_Problem to solve_
From the entries below, copy every line that has the word "нибудь".

Stored items:
++++++

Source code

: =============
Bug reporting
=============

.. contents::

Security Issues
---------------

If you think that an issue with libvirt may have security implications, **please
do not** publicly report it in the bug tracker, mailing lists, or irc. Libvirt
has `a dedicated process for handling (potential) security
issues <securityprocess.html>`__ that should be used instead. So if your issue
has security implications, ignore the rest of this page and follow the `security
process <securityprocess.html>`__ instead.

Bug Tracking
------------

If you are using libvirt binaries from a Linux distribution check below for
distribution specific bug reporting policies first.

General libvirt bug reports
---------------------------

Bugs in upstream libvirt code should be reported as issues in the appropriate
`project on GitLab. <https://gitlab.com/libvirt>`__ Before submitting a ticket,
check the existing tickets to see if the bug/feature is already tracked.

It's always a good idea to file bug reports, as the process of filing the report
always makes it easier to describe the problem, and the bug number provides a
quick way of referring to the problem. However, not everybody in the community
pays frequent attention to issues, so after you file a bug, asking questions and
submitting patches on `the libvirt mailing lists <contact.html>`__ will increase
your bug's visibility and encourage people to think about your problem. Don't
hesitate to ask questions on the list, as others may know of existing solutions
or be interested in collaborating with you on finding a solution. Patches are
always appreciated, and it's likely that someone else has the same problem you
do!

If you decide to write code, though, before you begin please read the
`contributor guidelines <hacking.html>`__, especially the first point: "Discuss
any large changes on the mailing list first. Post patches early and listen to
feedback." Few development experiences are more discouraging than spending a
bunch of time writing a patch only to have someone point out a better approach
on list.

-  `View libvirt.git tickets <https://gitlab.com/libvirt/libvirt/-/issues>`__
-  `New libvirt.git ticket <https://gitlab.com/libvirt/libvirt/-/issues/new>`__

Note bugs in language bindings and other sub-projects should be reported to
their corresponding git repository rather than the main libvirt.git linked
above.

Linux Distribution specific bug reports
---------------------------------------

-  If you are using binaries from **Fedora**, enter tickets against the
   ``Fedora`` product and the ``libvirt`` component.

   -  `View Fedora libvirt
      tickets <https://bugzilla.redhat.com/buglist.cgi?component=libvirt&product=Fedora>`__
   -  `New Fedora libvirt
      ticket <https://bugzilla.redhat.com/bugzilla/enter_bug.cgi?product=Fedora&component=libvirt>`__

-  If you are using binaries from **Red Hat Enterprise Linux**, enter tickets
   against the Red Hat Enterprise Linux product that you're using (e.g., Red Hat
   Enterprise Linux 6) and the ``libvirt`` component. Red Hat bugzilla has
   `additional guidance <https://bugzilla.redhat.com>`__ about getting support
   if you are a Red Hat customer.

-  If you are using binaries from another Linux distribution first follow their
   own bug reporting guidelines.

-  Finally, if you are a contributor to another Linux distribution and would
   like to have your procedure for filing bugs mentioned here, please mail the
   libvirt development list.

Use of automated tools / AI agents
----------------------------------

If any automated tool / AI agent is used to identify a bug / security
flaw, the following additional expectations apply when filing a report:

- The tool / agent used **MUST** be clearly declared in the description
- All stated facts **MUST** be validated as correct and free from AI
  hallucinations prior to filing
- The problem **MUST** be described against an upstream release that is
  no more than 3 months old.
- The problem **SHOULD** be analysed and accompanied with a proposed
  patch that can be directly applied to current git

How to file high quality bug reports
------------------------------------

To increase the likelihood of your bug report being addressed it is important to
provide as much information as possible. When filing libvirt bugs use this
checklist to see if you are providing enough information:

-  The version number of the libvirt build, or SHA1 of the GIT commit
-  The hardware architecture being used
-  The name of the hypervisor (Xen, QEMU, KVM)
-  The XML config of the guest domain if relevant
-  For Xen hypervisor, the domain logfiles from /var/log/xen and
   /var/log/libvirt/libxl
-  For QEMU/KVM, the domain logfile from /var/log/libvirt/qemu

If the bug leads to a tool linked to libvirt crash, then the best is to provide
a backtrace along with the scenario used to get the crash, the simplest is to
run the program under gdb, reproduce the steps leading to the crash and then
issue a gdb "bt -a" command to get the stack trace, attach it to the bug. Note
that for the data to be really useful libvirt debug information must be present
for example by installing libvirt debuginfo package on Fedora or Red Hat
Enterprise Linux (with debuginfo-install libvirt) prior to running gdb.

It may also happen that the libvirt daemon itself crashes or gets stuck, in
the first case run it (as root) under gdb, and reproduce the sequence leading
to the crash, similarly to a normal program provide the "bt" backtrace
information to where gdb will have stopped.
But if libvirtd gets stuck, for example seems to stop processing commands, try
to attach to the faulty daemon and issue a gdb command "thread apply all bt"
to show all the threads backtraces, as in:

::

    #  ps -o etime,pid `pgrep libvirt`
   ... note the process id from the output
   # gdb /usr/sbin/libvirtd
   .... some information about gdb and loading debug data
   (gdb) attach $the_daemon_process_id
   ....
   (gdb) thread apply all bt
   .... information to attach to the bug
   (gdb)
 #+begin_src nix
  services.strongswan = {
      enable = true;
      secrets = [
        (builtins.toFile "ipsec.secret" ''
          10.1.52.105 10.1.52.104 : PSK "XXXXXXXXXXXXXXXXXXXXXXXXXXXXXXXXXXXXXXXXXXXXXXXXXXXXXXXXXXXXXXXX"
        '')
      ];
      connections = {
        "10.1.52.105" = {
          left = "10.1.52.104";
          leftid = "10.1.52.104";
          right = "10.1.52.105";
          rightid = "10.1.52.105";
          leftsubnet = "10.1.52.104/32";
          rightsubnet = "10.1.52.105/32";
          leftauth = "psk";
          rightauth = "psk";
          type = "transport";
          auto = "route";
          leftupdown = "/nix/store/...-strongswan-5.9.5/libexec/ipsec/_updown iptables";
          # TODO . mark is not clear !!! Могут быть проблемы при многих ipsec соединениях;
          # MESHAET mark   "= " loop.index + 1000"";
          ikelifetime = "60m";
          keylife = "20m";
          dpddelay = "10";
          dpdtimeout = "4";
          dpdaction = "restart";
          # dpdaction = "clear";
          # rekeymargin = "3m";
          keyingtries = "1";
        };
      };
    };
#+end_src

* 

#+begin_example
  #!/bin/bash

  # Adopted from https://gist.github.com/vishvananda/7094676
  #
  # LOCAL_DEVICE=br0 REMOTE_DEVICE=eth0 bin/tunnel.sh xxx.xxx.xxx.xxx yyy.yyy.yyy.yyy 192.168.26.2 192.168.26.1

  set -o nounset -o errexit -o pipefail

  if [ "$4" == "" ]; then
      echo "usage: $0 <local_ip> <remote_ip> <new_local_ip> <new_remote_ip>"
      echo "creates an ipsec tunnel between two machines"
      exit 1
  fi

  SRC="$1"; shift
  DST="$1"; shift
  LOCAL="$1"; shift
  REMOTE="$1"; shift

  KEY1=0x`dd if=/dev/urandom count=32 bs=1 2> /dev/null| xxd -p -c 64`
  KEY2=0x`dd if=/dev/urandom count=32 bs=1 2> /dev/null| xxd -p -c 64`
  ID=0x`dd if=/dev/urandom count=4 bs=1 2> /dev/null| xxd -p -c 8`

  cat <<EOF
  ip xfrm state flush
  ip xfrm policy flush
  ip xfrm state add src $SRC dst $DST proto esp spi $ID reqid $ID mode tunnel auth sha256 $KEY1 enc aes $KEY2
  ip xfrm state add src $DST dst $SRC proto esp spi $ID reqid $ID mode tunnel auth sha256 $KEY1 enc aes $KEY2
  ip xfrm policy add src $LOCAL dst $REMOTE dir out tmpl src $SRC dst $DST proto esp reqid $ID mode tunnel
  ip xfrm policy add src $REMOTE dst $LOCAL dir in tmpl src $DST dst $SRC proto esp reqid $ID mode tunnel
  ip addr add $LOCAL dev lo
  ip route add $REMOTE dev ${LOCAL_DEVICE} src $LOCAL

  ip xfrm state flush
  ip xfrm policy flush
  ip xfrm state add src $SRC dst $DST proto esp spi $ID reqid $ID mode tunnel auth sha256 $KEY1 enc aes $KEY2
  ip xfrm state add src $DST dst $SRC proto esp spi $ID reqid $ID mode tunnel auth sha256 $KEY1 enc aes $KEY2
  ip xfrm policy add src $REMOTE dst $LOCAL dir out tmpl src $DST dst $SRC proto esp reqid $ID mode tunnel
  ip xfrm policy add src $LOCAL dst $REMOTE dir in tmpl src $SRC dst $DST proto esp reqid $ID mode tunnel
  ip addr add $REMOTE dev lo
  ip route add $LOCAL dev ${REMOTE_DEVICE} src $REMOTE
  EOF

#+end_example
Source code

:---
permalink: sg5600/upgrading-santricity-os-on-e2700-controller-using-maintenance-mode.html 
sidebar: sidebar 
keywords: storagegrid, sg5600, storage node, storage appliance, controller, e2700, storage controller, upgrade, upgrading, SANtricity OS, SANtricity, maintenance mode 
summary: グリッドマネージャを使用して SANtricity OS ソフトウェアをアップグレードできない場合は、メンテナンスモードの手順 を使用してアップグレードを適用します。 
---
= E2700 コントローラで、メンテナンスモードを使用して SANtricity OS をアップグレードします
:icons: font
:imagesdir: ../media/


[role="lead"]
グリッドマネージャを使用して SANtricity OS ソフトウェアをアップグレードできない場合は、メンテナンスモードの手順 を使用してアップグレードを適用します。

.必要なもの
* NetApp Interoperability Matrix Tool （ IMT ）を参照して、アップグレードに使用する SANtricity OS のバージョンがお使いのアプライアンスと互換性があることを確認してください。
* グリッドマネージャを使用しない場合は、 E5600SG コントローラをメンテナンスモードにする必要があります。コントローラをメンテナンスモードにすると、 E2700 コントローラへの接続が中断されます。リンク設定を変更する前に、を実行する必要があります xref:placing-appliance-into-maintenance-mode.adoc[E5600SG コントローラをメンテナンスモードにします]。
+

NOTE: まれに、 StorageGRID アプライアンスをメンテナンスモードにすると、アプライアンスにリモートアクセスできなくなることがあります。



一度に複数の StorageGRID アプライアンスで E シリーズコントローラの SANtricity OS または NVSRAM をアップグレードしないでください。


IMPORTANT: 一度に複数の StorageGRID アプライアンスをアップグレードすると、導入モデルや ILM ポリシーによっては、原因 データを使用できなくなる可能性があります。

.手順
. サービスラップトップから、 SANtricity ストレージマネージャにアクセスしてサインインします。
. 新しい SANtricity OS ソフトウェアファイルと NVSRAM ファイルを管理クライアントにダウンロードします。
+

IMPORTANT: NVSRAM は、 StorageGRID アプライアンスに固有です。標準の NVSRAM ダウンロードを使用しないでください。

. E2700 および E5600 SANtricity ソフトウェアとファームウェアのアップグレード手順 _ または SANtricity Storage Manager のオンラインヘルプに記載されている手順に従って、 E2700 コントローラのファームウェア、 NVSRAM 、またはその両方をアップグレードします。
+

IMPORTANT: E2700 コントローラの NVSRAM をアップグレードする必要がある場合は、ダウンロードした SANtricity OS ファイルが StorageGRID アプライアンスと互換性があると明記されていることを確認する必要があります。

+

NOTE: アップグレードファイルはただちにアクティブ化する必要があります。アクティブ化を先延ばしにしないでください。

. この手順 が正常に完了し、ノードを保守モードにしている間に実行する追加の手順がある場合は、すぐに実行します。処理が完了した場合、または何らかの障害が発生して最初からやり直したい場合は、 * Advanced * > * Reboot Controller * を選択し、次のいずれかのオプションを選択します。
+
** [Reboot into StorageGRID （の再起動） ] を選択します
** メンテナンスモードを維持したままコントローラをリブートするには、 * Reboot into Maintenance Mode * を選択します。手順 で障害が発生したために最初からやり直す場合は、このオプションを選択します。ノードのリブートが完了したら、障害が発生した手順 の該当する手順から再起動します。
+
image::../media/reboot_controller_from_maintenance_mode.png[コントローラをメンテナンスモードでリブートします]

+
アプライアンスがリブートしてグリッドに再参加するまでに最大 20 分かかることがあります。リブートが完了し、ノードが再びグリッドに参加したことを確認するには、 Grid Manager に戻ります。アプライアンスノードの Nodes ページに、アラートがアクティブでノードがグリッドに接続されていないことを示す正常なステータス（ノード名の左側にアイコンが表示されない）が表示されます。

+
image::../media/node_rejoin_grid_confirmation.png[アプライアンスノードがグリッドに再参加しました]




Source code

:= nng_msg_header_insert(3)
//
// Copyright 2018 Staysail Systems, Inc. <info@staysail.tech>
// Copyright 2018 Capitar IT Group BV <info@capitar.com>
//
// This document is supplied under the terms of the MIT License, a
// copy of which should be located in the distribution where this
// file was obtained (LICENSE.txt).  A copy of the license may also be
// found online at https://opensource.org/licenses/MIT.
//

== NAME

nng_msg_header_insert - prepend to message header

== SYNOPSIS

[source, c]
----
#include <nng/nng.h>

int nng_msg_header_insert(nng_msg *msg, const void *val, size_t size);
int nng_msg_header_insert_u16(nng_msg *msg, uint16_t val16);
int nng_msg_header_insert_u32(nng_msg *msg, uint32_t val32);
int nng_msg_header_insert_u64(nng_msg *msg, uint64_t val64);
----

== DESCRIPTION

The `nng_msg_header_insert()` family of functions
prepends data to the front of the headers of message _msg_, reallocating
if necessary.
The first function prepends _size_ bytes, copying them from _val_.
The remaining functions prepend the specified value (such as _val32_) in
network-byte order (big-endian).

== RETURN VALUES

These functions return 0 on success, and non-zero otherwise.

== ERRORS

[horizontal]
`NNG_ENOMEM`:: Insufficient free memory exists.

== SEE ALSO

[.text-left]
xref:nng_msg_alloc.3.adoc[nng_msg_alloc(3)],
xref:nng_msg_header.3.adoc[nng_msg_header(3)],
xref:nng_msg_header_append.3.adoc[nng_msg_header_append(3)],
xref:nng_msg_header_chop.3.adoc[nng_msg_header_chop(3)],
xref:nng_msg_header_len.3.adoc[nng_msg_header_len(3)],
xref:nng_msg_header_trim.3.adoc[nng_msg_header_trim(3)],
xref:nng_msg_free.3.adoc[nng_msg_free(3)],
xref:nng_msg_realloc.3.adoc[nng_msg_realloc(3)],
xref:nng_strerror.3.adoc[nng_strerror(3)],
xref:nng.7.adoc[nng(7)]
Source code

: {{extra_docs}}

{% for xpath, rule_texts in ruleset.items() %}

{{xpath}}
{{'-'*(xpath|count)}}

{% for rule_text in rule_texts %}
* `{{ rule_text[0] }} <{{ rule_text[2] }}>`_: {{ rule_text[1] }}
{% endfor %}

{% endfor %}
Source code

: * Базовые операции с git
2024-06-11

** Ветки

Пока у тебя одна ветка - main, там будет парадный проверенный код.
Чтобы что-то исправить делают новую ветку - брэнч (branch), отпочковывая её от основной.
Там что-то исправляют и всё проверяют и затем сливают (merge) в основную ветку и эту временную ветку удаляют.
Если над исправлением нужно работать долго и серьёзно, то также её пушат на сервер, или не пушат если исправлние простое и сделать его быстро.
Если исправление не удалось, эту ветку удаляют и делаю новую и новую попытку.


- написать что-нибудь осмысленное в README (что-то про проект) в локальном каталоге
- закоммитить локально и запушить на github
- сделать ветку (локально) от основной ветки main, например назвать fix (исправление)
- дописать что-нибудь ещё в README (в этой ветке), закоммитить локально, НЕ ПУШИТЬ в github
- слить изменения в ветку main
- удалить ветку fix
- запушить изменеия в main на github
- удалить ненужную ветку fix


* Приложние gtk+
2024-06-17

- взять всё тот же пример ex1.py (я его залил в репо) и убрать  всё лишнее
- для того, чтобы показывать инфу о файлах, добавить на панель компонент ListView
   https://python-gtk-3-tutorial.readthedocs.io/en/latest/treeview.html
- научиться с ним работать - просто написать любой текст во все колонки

++++++

_Response to this exercise_
- написать что-нибудь осмысленное в README (что-то про проект) в локальном каталоге
- дописать что-нибудь ещё в README (в этой ветке), закоммитить локально, НЕ ПУШИТЬ в github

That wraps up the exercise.